- [Input]:
----------
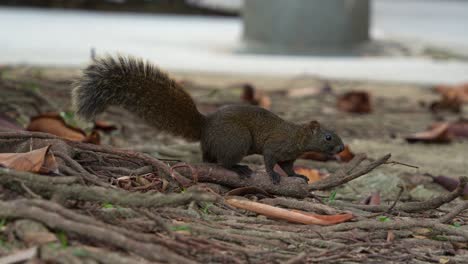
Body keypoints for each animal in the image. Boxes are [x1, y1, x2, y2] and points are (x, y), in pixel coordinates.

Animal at [72, 55, 344, 184]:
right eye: (328, 136)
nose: (342, 148)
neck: (297, 136)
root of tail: (205, 127)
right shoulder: (276, 146)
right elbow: (269, 160)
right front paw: (274, 176)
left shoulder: (288, 156)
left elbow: (288, 167)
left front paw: (298, 176)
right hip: (237, 139)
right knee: (224, 162)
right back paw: (239, 168)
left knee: (210, 159)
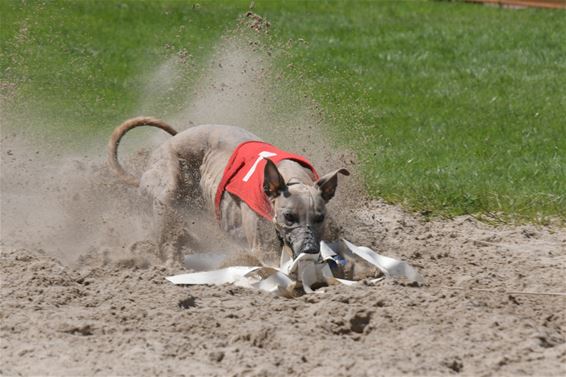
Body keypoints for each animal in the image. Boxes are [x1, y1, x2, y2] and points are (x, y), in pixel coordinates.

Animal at [107, 116, 350, 266]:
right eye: (289, 217)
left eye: (320, 217)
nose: (309, 248)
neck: (290, 179)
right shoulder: (258, 237)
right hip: (167, 186)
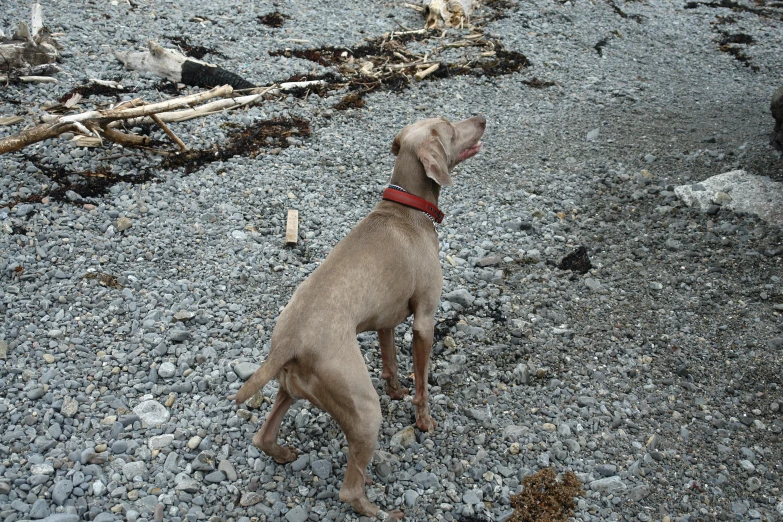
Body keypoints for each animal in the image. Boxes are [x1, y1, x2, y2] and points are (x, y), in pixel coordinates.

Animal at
----------
- [Brief]: Starting at the line that contains "right eye: (289, 217)", extract each line through the last line of the material exactly as written, and include no pictures.

- [Answer box]:
right eye: (289, 217)
left eye: (320, 217)
nose: (309, 248)
neck: (290, 179)
right shoulder: (258, 237)
right hip: (167, 186)
Body keypoints for each animal in the image. Boxes are [x1, y1, x2, y2] and points are (x, y), in pixel coordinates.

Animal at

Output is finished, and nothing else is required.